** Activity **
Go to the line in the entries below that holds "b) The owner" and repeat exactly from there through the line that holds "a) The Board", inclusive.
══════════════════════════════
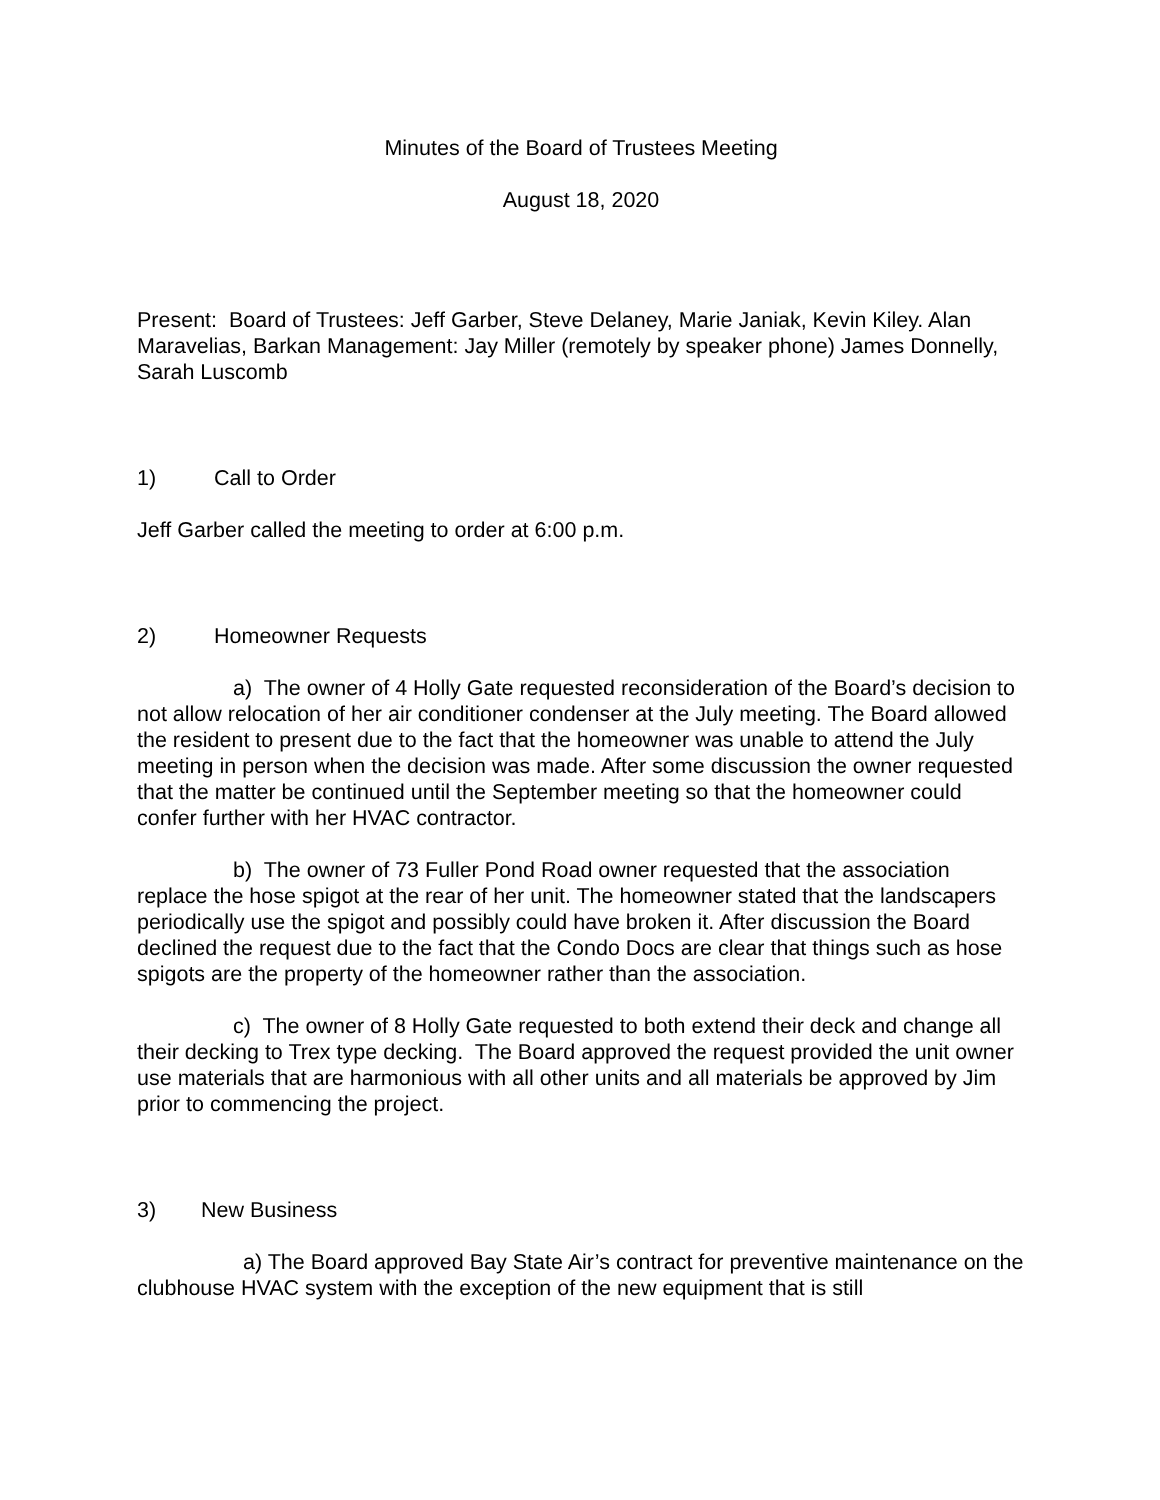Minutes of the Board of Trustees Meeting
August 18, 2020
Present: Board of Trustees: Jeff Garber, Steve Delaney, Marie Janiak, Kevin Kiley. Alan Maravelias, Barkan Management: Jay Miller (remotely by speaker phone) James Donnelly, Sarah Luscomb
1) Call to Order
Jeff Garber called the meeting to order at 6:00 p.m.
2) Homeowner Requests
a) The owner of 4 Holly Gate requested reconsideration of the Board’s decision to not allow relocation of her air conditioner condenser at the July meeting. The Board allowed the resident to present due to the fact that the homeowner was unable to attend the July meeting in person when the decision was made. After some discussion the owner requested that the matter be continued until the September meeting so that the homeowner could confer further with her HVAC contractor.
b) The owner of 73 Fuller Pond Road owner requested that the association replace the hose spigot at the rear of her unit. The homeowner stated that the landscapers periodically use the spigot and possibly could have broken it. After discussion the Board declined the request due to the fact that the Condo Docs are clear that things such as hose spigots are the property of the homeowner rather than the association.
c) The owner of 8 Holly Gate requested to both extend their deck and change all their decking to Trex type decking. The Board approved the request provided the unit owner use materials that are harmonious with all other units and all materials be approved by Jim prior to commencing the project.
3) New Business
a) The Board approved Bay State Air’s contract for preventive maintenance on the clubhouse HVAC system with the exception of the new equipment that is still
══════════════════════════════
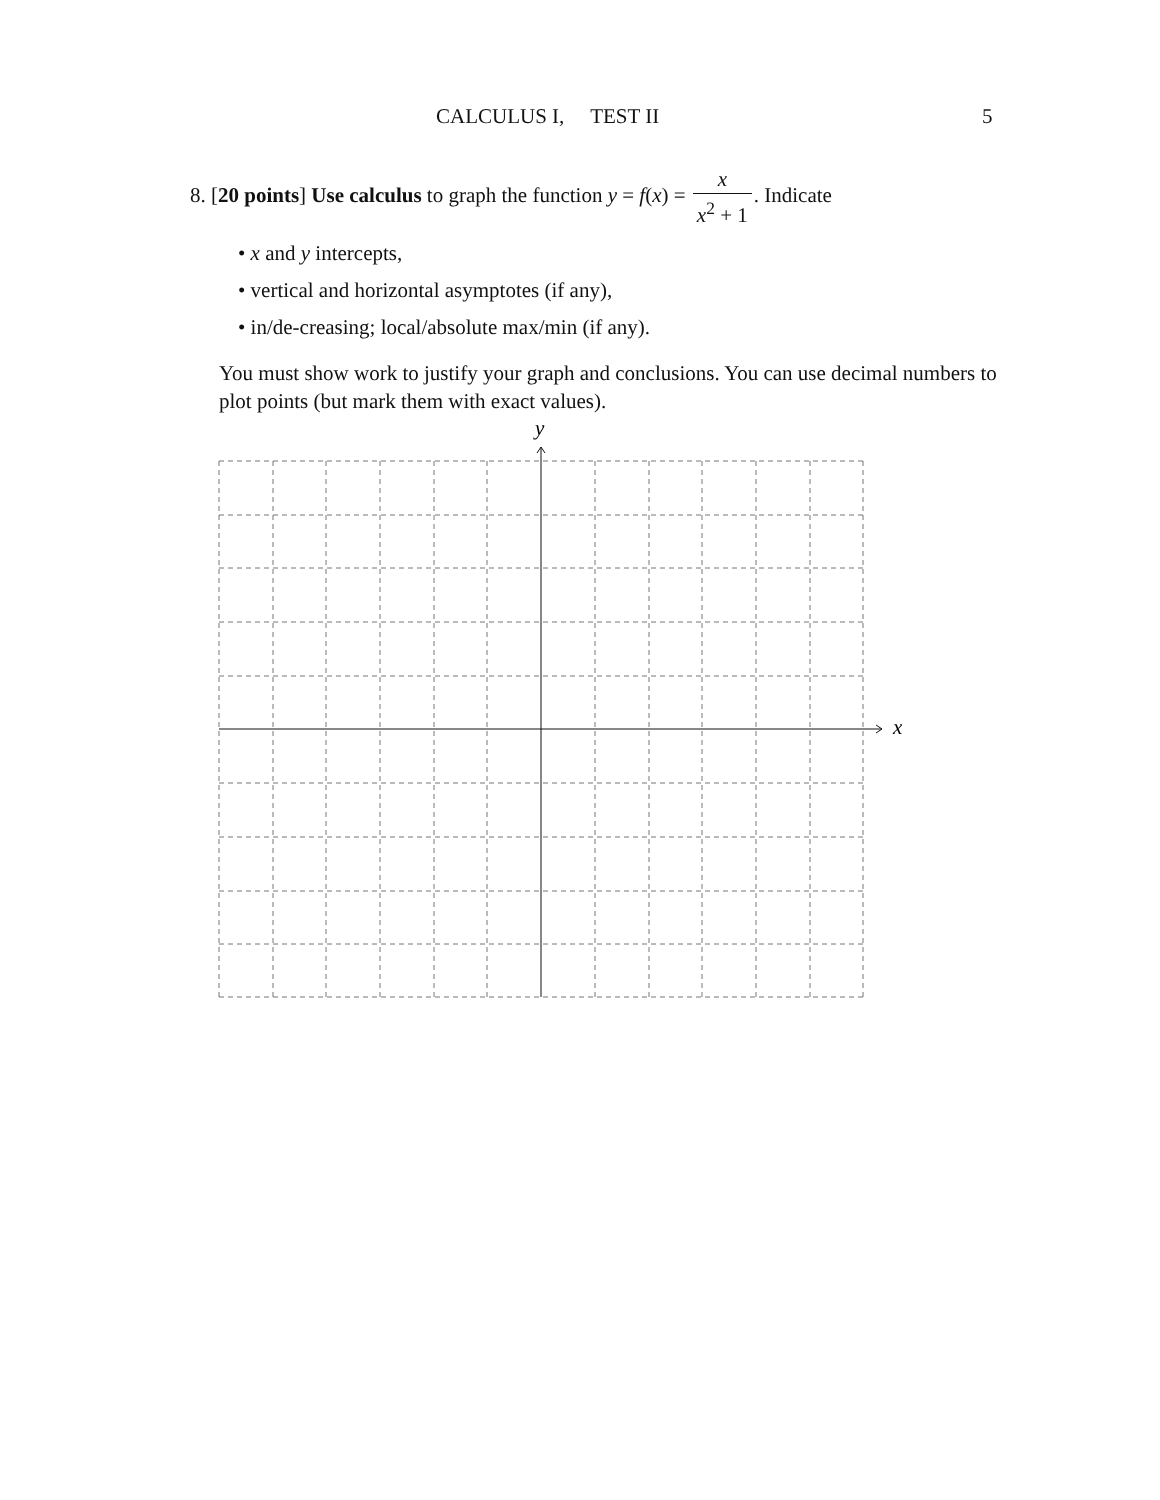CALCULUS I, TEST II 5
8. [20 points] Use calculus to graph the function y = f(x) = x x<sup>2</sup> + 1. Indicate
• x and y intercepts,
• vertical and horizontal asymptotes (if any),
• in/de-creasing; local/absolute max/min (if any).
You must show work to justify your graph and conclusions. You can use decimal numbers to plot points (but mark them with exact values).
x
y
══════════════════════════════
** Written response **
b) The owner of 73 Fuller Pond Road owner requested that the association replace the hose spigot at the rear of her unit. The homeowner stated that the landscapers periodically use the spigot and possibly could have broken it. After discussion the Board declined the request due to the fact that the Condo Docs are clear that things such as hose spigots are the property of the homeowner rather than the association.
c) The owner of 8 Holly Gate requested to both extend their deck and change all their decking to Trex type decking. The Board approved the request provided the unit owner use materials that are harmonious with all other units and all materials be approved by Jim prior to commencing the project.
3) New Business
a) The Board approved Bay State Air’s contract for preventive maintenance on the clubhouse HVAC system with the exception of the new equipment that is still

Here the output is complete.